O Brasil já teve um Presidente louco
Em 1915, a sucessão de Venceslau Brás, cujo mandato presidencial se encerraria em 15 de novembro de 1918, já era tratada nos bastidores e, uma vez mais, o nome de Rui Barbosa, figura ímpar e admirada por todos mas que nunca conseguia o consenso necessário para ascender à curul presidencial, foi descartada.
Havia, segundo historiadores, um impasse político e, então, os donos do poder foram buscar em Guaratinguetá, interior de São Paulo, o velho conselheiro e ex-Presidente da República, Francisco de Paula Rodrigues Alves, para assumir a empreitada, pesada para um homem já velho e de saúde precária.
Abundam textos de contemporâneos, como Altino Arantes (governador de São Paulo) e Carlos Maximiliano (Ministro da Justiça), sugerindo que Rodrigues Alves não suportaria o fardo e morreria antes da posse, como de fato ocorreu.
Escolhido o titular, era necessário organizar a chapa de forma a fortalecer a aliança São Paulo-Minas Gerais, aceita pelos estados do Norte e também pelo Rio Grande do Sul, e então Nilo Peçanha sugeriu o nome de Delfim Moreira, governador de Minas Gerais e que tinha pretensões presidenciais, como companheiro de chapa de Rodrigues Alves.
O primeiro a protestar contra o acordão, por meio de manifesto publicado no Imparcial, foi Rui Barbosa, imediatamente rebatido pelo Jornal do Comércio, que alegava que o político baiano “desejava substituir o processo constitucional pelo processo revolucionário”.
Nascido em Minas Gerais, Delfim Moreira era um homem afável e de hábitos muito simples, que chegou a cogitar criar galinhas nos jardins do Palácio do Catete, residência oficial e sede do governo.

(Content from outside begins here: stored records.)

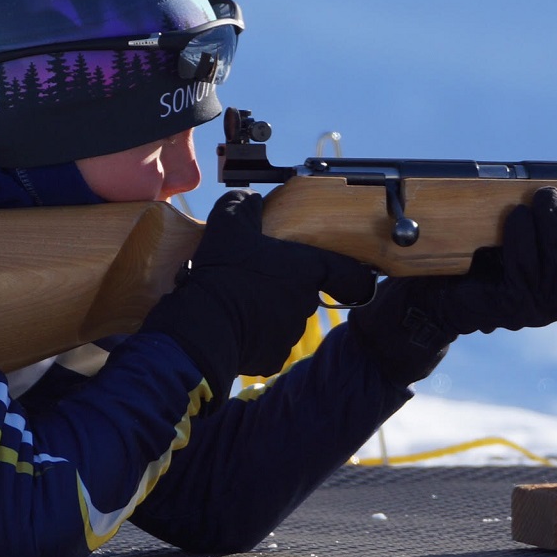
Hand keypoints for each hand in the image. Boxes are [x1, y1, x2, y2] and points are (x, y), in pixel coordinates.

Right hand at [141, 190, 373, 404]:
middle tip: (256, 279)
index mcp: (307, 270)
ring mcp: (291, 334)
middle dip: (285, 287)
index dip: (354, 275)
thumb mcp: (228, 222)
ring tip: (238, 302)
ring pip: (284, 319)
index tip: (350, 276)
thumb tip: (250, 199)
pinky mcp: (272, 357)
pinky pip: (268, 344)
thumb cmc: (223, 272)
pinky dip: (254, 336)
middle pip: (306, 294)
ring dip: (268, 311)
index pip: (352, 276)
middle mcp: (306, 304)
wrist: (203, 325)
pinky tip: (233, 324)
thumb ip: (244, 203)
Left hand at [349, 187, 556, 385]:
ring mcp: (533, 311)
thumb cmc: (475, 251)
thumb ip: (553, 220)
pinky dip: (525, 237)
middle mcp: (556, 305)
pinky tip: (517, 218)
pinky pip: (528, 271)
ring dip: (553, 224)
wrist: (426, 285)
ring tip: (542, 197)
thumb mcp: (518, 230)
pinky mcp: (507, 309)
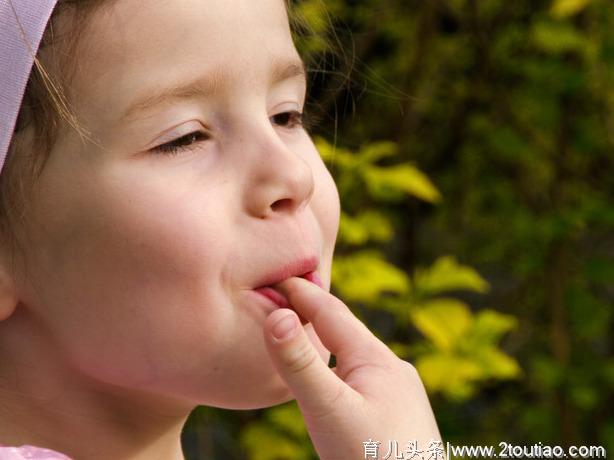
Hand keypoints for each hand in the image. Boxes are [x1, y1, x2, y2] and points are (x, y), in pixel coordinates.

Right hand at [263, 276, 442, 459]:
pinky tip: (338, 377)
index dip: (304, 293)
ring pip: (356, 355)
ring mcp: (400, 392)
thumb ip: (300, 364)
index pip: (332, 312)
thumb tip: (276, 315)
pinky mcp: (399, 415)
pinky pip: (363, 377)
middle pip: (347, 330)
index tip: (279, 275)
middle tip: (288, 293)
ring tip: (308, 328)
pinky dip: (340, 366)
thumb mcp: (330, 411)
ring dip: (329, 339)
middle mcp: (393, 369)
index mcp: (377, 359)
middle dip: (316, 311)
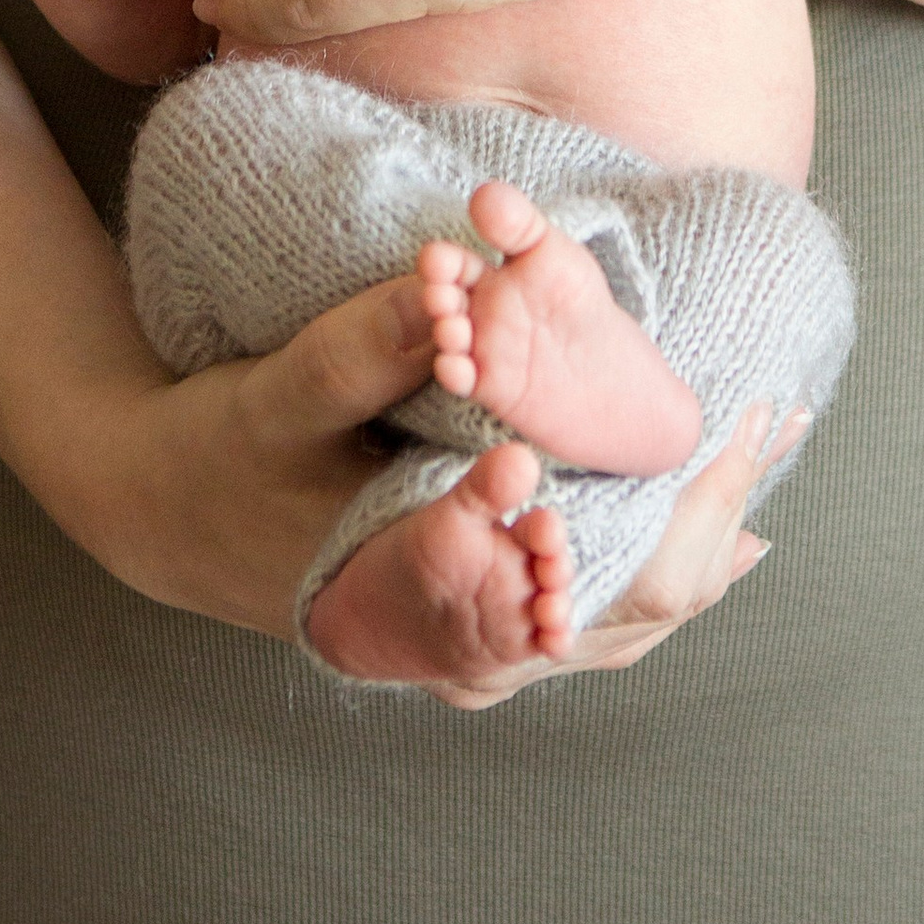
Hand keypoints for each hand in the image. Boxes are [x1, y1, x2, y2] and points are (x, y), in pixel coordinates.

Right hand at [51, 271, 783, 704]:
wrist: (160, 507)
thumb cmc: (217, 450)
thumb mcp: (278, 392)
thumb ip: (362, 347)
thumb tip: (449, 283)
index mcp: (410, 590)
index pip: (557, 575)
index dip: (641, 501)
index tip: (711, 420)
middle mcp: (449, 637)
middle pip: (615, 611)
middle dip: (700, 519)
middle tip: (763, 422)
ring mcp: (466, 640)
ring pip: (616, 622)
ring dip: (694, 546)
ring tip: (760, 457)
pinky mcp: (473, 618)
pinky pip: (591, 614)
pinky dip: (655, 571)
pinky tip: (718, 537)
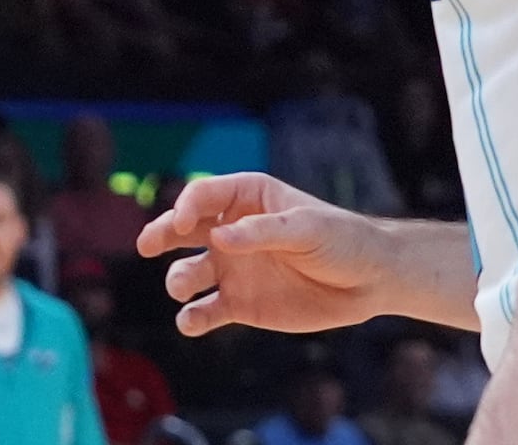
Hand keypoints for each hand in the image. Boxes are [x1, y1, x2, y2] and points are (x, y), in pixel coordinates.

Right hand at [137, 174, 391, 336]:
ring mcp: (233, 269)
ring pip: (190, 272)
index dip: (187, 207)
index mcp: (246, 199)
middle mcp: (230, 232)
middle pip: (182, 230)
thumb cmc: (342, 241)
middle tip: (147, 245)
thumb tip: (219, 238)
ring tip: (182, 287)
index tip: (183, 223)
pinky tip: (190, 321)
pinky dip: (193, 318)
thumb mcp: (307, 228)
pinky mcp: (240, 304)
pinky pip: (207, 311)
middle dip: (161, 234)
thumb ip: (263, 232)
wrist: (370, 282)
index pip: (204, 196)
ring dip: (179, 279)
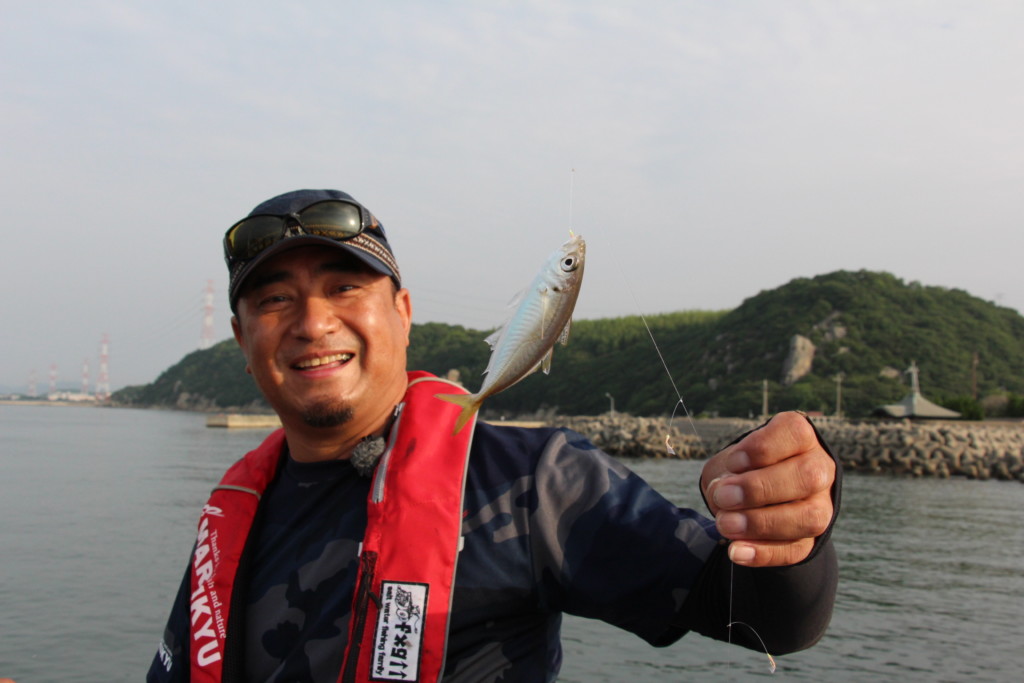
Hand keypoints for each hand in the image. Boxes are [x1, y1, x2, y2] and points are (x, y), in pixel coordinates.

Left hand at [701, 412, 834, 567]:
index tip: (733, 463)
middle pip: (807, 476)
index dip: (762, 449)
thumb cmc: (743, 468)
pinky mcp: (812, 539)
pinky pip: (797, 549)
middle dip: (759, 489)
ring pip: (808, 517)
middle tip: (723, 496)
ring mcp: (821, 505)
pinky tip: (736, 551)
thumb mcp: (730, 461)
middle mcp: (819, 469)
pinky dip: (764, 553)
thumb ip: (726, 473)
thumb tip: (724, 494)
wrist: (758, 496)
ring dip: (761, 523)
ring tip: (725, 525)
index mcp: (801, 439)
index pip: (795, 434)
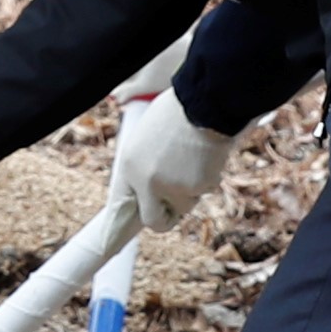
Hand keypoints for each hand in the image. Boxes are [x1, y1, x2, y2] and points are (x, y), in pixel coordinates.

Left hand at [112, 88, 234, 234]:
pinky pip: (204, 190)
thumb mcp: (146, 137)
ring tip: (193, 159)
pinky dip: (207, 177)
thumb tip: (148, 187)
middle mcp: (147, 182)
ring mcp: (173, 187)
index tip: (128, 229)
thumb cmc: (176, 113)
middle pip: (155, 221)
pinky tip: (206, 155)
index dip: (129, 218)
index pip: (122, 205)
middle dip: (166, 217)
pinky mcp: (198, 187)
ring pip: (185, 204)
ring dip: (190, 191)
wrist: (203, 102)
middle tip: (173, 205)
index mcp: (129, 166)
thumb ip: (144, 165)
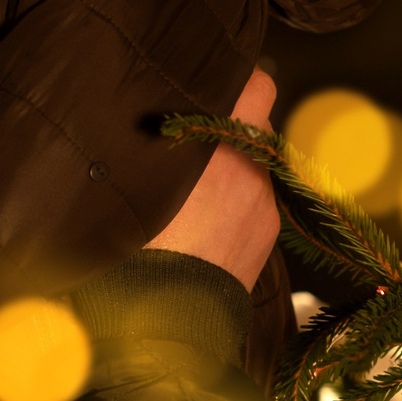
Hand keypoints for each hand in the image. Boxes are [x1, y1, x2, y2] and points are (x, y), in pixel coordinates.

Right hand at [145, 71, 279, 286]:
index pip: (257, 86)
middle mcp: (252, 170)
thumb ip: (149, 147)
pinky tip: (204, 221)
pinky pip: (256, 201)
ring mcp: (264, 204)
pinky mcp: (267, 235)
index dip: (238, 80)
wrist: (163, 319)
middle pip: (256, 125)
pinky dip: (237, 202)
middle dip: (231, 126)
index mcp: (220, 146)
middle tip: (192, 138)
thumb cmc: (135, 246)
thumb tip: (140, 122)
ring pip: (256, 165)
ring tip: (195, 187)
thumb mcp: (134, 182)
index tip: (215, 84)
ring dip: (234, 166)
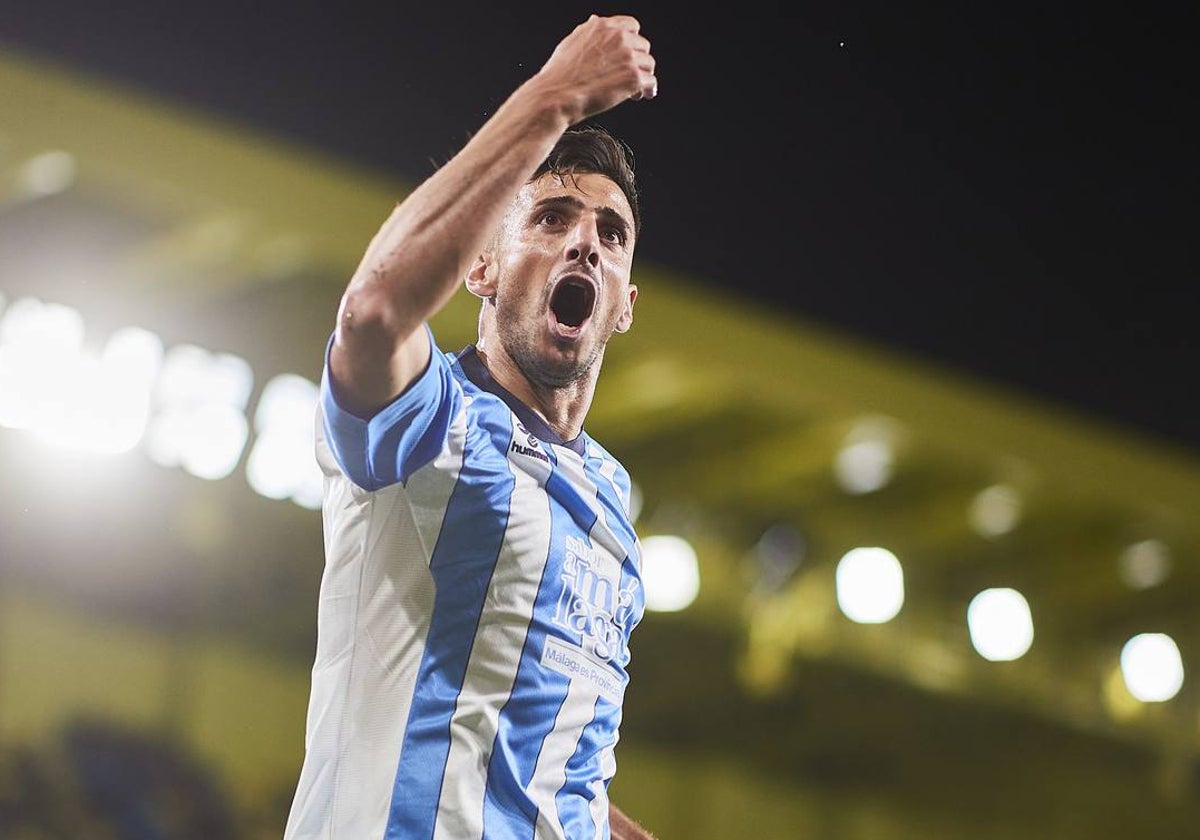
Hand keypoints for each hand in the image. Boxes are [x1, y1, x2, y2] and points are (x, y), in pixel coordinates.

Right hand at [536, 14, 657, 123]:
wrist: (557, 96)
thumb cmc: (559, 75)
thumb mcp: (570, 42)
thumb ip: (587, 31)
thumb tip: (594, 20)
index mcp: (603, 27)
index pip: (631, 26)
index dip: (632, 41)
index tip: (630, 53)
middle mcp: (618, 38)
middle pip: (643, 45)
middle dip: (638, 60)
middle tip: (629, 75)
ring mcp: (628, 57)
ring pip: (648, 64)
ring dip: (643, 75)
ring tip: (635, 88)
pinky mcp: (633, 77)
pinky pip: (651, 82)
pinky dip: (648, 90)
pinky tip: (642, 95)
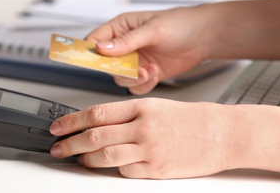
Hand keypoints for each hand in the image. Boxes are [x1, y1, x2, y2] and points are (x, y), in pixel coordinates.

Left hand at [49, 98, 230, 178]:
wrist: (221, 133)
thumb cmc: (190, 118)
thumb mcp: (155, 107)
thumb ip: (127, 116)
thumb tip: (99, 126)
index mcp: (141, 107)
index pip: (96, 113)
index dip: (72, 121)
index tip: (58, 126)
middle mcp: (143, 127)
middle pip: (95, 135)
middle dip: (71, 143)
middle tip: (58, 148)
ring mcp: (150, 149)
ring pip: (106, 156)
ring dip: (87, 159)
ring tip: (78, 160)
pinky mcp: (157, 169)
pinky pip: (126, 172)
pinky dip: (114, 170)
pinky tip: (110, 168)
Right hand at [85, 8, 211, 93]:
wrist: (204, 38)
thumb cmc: (181, 24)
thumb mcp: (152, 30)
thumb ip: (127, 41)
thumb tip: (102, 48)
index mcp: (121, 28)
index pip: (95, 40)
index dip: (89, 52)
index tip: (88, 62)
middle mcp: (125, 45)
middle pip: (106, 64)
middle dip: (118, 70)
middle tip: (132, 69)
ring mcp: (135, 60)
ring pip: (120, 77)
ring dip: (133, 78)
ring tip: (149, 71)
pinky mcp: (146, 72)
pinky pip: (135, 85)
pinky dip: (144, 84)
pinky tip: (155, 74)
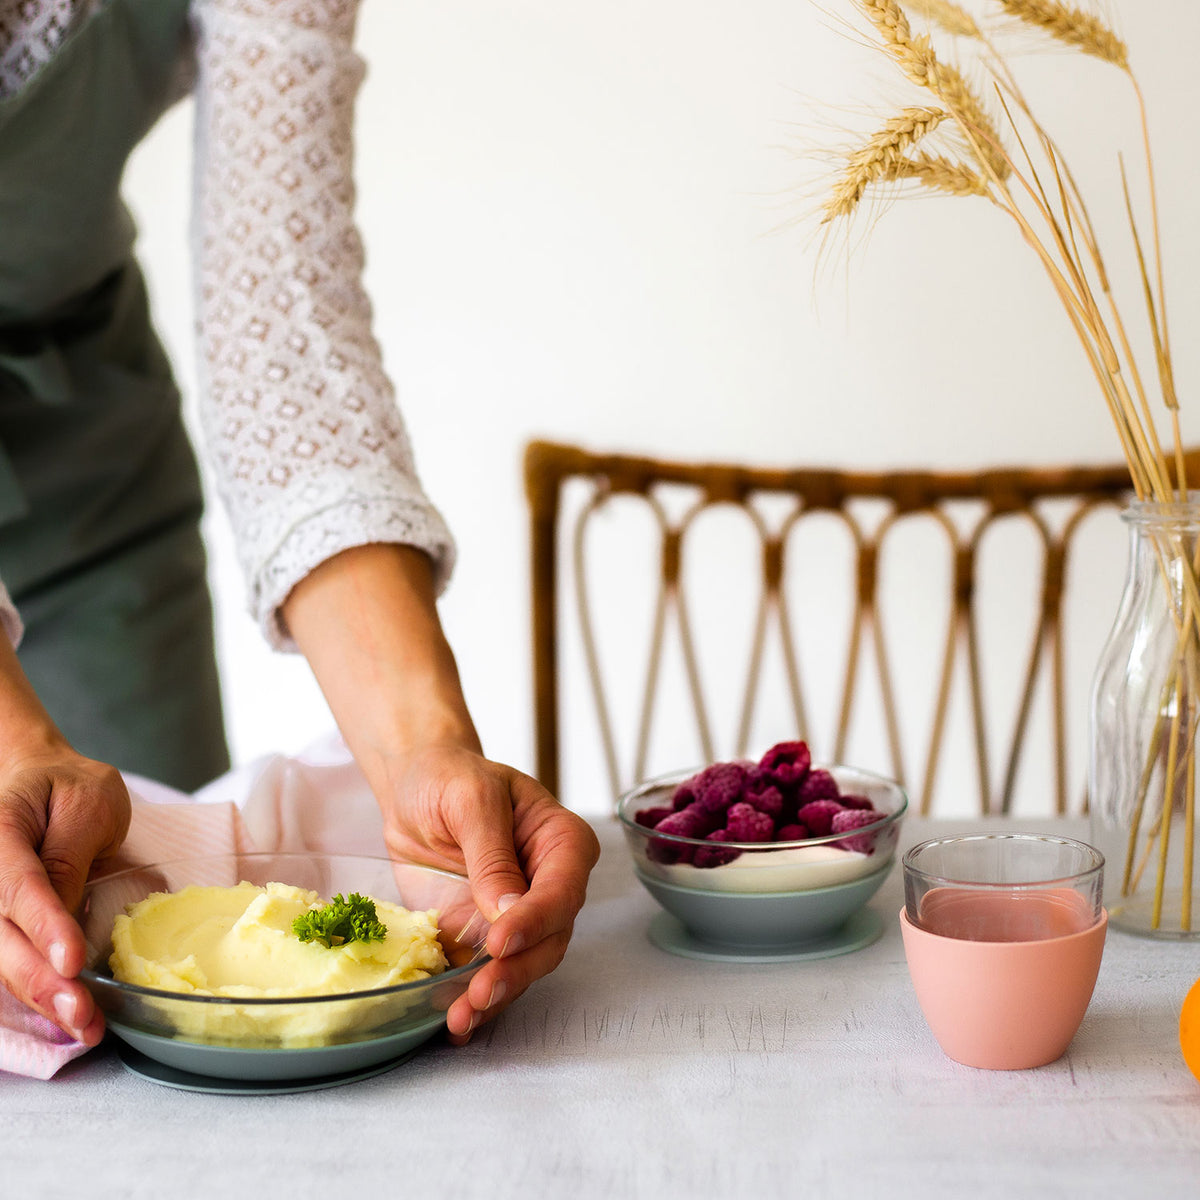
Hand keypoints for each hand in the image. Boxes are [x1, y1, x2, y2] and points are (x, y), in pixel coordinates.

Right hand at [0, 744, 129, 1044]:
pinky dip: (36, 993)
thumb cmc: (69, 789)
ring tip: (84, 1026)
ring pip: (2, 959)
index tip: (71, 961)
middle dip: (40, 980)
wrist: (40, 780)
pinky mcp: (0, 925)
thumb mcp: (88, 804)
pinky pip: (9, 963)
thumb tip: (66, 913)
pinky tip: (67, 1018)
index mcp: (0, 832)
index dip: (44, 926)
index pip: (20, 886)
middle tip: (82, 1014)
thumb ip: (71, 855)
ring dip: (40, 997)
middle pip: (1, 936)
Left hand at [379, 743, 598, 1042]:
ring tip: (462, 1017)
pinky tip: (455, 1023)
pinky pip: (486, 974)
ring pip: (523, 966)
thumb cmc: (451, 778)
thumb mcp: (471, 798)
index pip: (562, 889)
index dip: (536, 920)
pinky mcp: (482, 937)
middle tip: (481, 991)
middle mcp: (548, 886)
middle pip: (550, 939)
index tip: (500, 941)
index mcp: (562, 843)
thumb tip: (506, 910)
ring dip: (496, 994)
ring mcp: (517, 917)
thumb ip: (490, 852)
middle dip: (517, 970)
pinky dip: (472, 1002)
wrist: (414, 788)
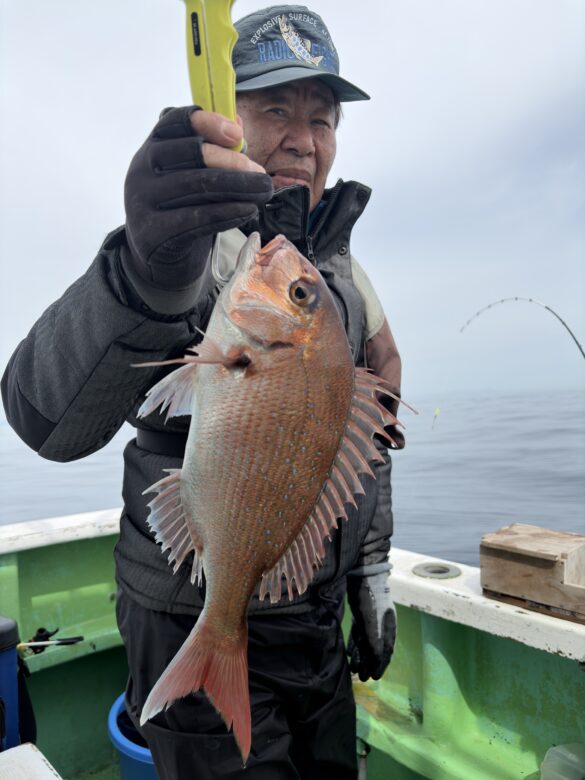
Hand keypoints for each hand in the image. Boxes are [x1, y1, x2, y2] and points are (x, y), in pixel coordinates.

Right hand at [123, 106, 272, 305]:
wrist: (158, 259)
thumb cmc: (182, 209)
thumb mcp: (194, 176)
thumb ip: (214, 150)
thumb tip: (238, 122)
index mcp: (153, 146)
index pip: (174, 121)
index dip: (207, 122)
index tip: (237, 134)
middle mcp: (142, 168)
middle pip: (192, 153)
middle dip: (234, 162)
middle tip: (262, 175)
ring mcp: (143, 199)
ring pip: (198, 185)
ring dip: (239, 187)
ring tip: (264, 192)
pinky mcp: (152, 231)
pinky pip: (197, 218)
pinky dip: (228, 213)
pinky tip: (248, 211)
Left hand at [346, 571, 396, 681]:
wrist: (364, 574)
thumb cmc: (371, 597)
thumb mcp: (371, 620)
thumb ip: (374, 639)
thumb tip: (376, 659)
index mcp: (389, 626)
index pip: (386, 650)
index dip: (381, 665)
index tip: (374, 677)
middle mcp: (382, 624)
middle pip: (376, 649)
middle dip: (369, 663)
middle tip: (362, 678)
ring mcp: (371, 619)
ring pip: (366, 642)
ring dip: (361, 656)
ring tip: (354, 669)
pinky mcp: (361, 614)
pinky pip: (359, 634)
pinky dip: (355, 644)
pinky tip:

Assumiu a Presidência da República porque o titular, Rodrigues Alves, caiu vítima da gripe espanhola ou de alguma outra moléstia e enviou, em 14 de novembro de 1918, véspera da posse, mensagem ao Congresso Nacional dando conta que o seu vice assumiria como Presidente interino.
Empossado, Delfim Moreira vivia alheio ao que ocorria à sua volta e ia diariamente à casa de Rodrigues Alves, na rua Senador Vergueiro, jocosamente apelidada de Catetinho, para saber o que devia fazer, como deveria proceder.
No Palácio do Catete, ninguém o procurava para resolver nada, pois era no Catetinho que tudo se decidia.
Quase não governou o Brasil, pois durante o seu curto mandato delegou a tarefa a Afrânio de Melo Franco, Ministro da Viação e Obras Públicas.
Quando desembarcou no Rio de Janeiro para assumir o governo, testemunhas afirmam, Delfim Moreira parecia “mais morto que vivo” e o tempo mostrou que o Presidente estava “com debilidade gritante”, a ponto de o general Dantas Barreto afirmar ser “tão notória a incapacidade mental de Delfim, que não a ocultavam nem mesmo os que tinham de fazê-lo por conveniência política”.
Não se sabe ao certo qual era a moléstia de Delfim Moreira. Presume-se que o seu quadro de senilidade precoce foi motivado por arteriosclerose prematura ou sífilis terciária.
Delfim Moreira assinava documentos sem ler, ficava espiando políticos e autoridades nacionais e estrangeiras por trás das portas do Palácio do Catete, mangava dos seus assessores durante as reuniões ministeriais.
Conta-se que Rui Barbosa e um jornalista foram visitá-lo certo dia, aguardando por mais de uma hora. A porta do gabinete foi, várias vezes, levemente aberta e fechada e o Presidente ficou a espiá-los, sem a eles se dirigir.
Entristecido, Rui teria declarado:
– O Brasil é mesmo um país muito estranho. Até um louco chega a Presidente e eu, são e no gozo de minhas faculdades mentais, não posso.